### RECORDS SUPPLIED

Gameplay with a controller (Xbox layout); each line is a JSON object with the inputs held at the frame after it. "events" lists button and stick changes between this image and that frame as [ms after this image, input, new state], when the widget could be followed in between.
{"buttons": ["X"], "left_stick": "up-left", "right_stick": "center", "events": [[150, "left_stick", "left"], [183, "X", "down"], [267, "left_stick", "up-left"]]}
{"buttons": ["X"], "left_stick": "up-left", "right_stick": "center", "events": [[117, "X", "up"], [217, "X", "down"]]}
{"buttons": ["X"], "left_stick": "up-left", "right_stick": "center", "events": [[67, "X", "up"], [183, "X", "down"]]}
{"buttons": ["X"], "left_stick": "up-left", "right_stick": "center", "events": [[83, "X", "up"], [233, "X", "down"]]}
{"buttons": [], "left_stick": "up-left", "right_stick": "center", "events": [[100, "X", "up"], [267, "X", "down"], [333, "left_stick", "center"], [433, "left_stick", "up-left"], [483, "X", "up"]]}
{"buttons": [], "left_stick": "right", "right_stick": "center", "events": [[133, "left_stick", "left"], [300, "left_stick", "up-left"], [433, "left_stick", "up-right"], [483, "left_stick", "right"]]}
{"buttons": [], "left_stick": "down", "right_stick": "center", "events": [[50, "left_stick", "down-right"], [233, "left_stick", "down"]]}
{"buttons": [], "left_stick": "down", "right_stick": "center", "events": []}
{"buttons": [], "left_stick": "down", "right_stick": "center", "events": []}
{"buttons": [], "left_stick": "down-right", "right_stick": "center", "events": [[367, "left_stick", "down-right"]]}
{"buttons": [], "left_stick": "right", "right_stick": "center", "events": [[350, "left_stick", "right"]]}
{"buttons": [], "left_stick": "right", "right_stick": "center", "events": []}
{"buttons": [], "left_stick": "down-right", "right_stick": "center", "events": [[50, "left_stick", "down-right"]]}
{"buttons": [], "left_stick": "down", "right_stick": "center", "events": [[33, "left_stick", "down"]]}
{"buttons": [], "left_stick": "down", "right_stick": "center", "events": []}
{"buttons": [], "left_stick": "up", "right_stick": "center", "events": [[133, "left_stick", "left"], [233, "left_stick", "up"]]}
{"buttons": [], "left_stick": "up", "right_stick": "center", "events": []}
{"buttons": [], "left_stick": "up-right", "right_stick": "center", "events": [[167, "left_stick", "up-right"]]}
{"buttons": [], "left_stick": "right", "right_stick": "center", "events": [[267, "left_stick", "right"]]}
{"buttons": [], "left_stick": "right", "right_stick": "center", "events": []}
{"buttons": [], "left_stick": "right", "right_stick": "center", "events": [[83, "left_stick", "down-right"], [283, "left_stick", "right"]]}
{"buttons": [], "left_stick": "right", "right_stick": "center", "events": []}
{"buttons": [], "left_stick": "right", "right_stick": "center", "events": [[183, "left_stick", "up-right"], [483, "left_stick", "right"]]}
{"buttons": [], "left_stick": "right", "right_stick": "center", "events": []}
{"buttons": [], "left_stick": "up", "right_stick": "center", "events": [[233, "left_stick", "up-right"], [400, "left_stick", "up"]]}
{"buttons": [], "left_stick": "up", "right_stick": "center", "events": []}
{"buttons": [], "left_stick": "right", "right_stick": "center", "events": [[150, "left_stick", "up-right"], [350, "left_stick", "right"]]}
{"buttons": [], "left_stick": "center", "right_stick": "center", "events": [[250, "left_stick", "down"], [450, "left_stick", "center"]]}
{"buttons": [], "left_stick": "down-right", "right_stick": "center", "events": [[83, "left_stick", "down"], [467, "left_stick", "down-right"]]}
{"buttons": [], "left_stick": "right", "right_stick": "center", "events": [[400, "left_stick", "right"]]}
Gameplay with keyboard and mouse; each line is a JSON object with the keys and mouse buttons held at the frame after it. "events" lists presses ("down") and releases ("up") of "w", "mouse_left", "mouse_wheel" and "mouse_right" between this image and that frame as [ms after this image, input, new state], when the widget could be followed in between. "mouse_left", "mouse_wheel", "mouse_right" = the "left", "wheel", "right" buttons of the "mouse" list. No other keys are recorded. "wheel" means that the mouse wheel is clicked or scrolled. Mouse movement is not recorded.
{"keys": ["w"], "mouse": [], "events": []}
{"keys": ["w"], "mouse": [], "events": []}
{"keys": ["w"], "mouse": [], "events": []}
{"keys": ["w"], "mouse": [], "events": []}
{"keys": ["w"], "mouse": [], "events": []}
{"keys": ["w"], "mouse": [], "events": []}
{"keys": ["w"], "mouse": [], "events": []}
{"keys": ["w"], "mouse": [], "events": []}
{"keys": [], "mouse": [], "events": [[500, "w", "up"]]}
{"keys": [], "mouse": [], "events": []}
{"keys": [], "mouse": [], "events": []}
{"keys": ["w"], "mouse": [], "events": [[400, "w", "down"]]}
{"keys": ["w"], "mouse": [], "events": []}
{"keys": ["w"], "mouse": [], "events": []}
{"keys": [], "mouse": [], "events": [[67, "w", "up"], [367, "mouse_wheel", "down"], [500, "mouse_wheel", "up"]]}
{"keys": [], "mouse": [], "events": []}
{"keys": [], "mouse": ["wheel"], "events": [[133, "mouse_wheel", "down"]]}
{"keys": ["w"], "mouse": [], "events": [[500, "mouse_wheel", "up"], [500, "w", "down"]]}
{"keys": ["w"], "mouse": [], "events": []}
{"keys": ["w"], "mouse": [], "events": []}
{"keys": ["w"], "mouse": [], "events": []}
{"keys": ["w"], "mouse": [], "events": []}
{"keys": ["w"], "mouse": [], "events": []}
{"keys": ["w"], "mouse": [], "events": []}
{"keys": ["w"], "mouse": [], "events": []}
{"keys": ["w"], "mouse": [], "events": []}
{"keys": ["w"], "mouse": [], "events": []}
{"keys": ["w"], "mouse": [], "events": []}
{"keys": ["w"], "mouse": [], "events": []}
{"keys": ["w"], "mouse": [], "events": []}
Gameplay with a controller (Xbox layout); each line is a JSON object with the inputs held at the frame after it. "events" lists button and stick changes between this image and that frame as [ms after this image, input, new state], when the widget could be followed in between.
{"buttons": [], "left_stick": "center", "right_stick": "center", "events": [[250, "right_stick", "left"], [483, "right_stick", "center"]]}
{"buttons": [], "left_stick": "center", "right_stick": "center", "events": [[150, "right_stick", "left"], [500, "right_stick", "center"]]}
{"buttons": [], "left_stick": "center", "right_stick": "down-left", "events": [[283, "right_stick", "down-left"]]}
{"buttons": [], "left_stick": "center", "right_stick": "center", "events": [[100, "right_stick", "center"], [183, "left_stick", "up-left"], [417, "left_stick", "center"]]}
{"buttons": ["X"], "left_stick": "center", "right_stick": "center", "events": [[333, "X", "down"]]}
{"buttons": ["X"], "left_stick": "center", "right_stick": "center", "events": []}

### ACTION ITEM
Please output every line shown above exactly.

### WORKED SOLUTION
Gameplay with a controller (Xbox layout); each line is a JSON object with the inputs held at the frame after it. "events" lists button and stick changes between this image and that frame as [ms after this image, input, new state], when the widget could be followed in between.
{"buttons": ["X"], "left_stick": "up-left", "right_stick": "center", "events": [[150, "left_stick", "left"], [183, "X", "down"], [267, "left_stick", "up-left"]]}
{"buttons": ["X"], "left_stick": "up-left", "right_stick": "center", "events": [[117, "X", "up"], [217, "X", "down"]]}
{"buttons": ["X"], "left_stick": "up-left", "right_stick": "center", "events": [[67, "X", "up"], [183, "X", "down"]]}
{"buttons": ["X"], "left_stick": "up-left", "right_stick": "center", "events": [[83, "X", "up"], [233, "X", "down"]]}
{"buttons": [], "left_stick": "up-left", "right_stick": "center", "events": [[100, "X", "up"], [267, "X", "down"], [333, "left_stick", "center"], [433, "left_stick", "up-left"], [483, "X", "up"]]}
{"buttons": [], "left_stick": "right", "right_stick": "center", "events": [[133, "left_stick", "left"], [300, "left_stick", "up-left"], [433, "left_stick", "up-right"], [483, "left_stick", "right"]]}
{"buttons": [], "left_stick": "down", "right_stick": "center", "events": [[50, "left_stick", "down-right"], [233, "left_stick", "down"]]}
{"buttons": [], "left_stick": "down", "right_stick": "center", "events": []}
{"buttons": [], "left_stick": "down", "right_stick": "center", "events": []}
{"buttons": [], "left_stick": "down-right", "right_stick": "center", "events": [[367, "left_stick", "down-right"]]}
{"buttons": [], "left_stick": "right", "right_stick": "center", "events": [[350, "left_stick", "right"]]}
{"buttons": [], "left_stick": "right", "right_stick": "center", "events": []}
{"buttons": [], "left_stick": "down-right", "right_stick": "center", "events": [[50, "left_stick", "down-right"]]}
{"buttons": [], "left_stick": "down", "right_stick": "center", "events": [[33, "left_stick", "down"]]}
{"buttons": [], "left_stick": "down", "right_stick": "center", "events": []}
{"buttons": [], "left_stick": "up", "right_stick": "center", "events": [[133, "left_stick", "left"], [233, "left_stick", "up"]]}
{"buttons": [], "left_stick": "up", "right_stick": "center", "events": []}
{"buttons": [], "left_stick": "up-right", "right_stick": "center", "events": [[167, "left_stick", "up-right"]]}
{"buttons": [], "left_stick": "right", "right_stick": "center", "events": [[267, "left_stick", "right"]]}
{"buttons": [], "left_stick": "right", "right_stick": "center", "events": []}
{"buttons": [], "left_stick": "right", "right_stick": "center", "events": [[83, "left_stick", "down-right"], [283, "left_stick", "right"]]}
{"buttons": [], "left_stick": "right", "right_stick": "center", "events": []}
{"buttons": [], "left_stick": "right", "right_stick": "center", "events": [[183, "left_stick", "up-right"], [483, "left_stick", "right"]]}
{"buttons": [], "left_stick": "right", "right_stick": "center", "events": []}
{"buttons": [], "left_stick": "up", "right_stick": "center", "events": [[233, "left_stick", "up-right"], [400, "left_stick", "up"]]}
{"buttons": [], "left_stick": "up", "right_stick": "center", "events": []}
{"buttons": [], "left_stick": "right", "right_stick": "center", "events": [[150, "left_stick", "up-right"], [350, "left_stick", "right"]]}
{"buttons": [], "left_stick": "center", "right_stick": "center", "events": [[250, "left_stick", "down"], [450, "left_stick", "center"]]}
{"buttons": [], "left_stick": "down-right", "right_stick": "center", "events": [[83, "left_stick", "down"], [467, "left_stick", "down-right"]]}
{"buttons": [], "left_stick": "right", "right_stick": "center", "events": [[400, "left_stick", "right"]]}
Gameplay with keyboard and mouse; each line is a JSON object with the keys and mouse buttons held at the frame after it. "events" lists presses ("down") and releases ("up") of "w", "mouse_left", "mouse_wheel" and "mouse_right" between this image and that frame as [ms after this image, input, new state], when the widget could be followed in between. "mouse_left", "mouse_wheel", "mouse_right" = the "left", "wheel", "right" buttons of the "mouse" list. No other keys are recorded. "wheel" means that the mouse wheel is clicked or scrolled. Mouse movement is not recorded.
{"keys": ["w"], "mouse": [], "events": []}
{"keys": ["w"], "mouse": [], "events": []}
{"keys": ["w"], "mouse": [], "events": []}
{"keys": ["w"], "mouse": [], "events": []}
{"keys": ["w"], "mouse": [], "events": []}
{"keys": ["w"], "mouse": [], "events": []}
{"keys": ["w"], "mouse": [], "events": []}
{"keys": ["w"], "mouse": [], "events": []}
{"keys": [], "mouse": [], "events": [[500, "w", "up"]]}
{"keys": [], "mouse": [], "events": []}
{"keys": [], "mouse": [], "events": []}
{"keys": ["w"], "mouse": [], "events": [[400, "w", "down"]]}
{"keys": ["w"], "mouse": [], "events": []}
{"keys": ["w"], "mouse": [], "events": []}
{"keys": [], "mouse": [], "events": [[67, "w", "up"], [367, "mouse_wheel", "down"], [500, "mouse_wheel", "up"]]}
{"keys": [], "mouse": [], "events": []}
{"keys": [], "mouse": ["wheel"], "events": [[133, "mouse_wheel", "down"]]}
{"keys": ["w"], "mouse": [], "events": [[500, "mouse_wheel", "up"], [500, "w", "down"]]}
{"keys": ["w"], "mouse": [], "events": []}
{"keys": ["w"], "mouse": [], "events": []}
{"keys": ["w"], "mouse": [], "events": []}
{"keys": ["w"], "mouse": [], "events": []}
{"keys": ["w"], "mouse": [], "events": []}
{"keys": ["w"], "mouse": [], "events": []}
{"keys": ["w"], "mouse": [], "events": []}
{"keys": ["w"], "mouse": [], "events": []}
{"keys": ["w"], "mouse": [], "events": []}
{"keys": ["w"], "mouse": [], "events": []}
{"keys": ["w"], "mouse": [], "events": []}
{"keys": ["w"], "mouse": [], "events": []}
Gameplay with a controller (Xbox layout); each line is a JSON object with the inputs held at the frame after it. "events" lists button and stick changes between this image and that frame as [ms after this image, input, new state], when the widget could be followed in between.
{"buttons": [], "left_stick": "center", "right_stick": "center", "events": [[250, "right_stick", "left"], [483, "right_stick", "center"]]}
{"buttons": [], "left_stick": "center", "right_stick": "center", "events": [[150, "right_stick", "left"], [500, "right_stick", "center"]]}
{"buttons": [], "left_stick": "center", "right_stick": "down-left", "events": [[283, "right_stick", "down-left"]]}
{"buttons": [], "left_stick": "center", "right_stick": "center", "events": [[100, "right_stick", "center"], [183, "left_stick", "up-left"], [417, "left_stick", "center"]]}
{"buttons": ["X"], "left_stick": "center", "right_stick": "center", "events": [[333, "X", "down"]]}
{"buttons": ["X"], "left_stick": "center", "right_stick": "center", "events": []}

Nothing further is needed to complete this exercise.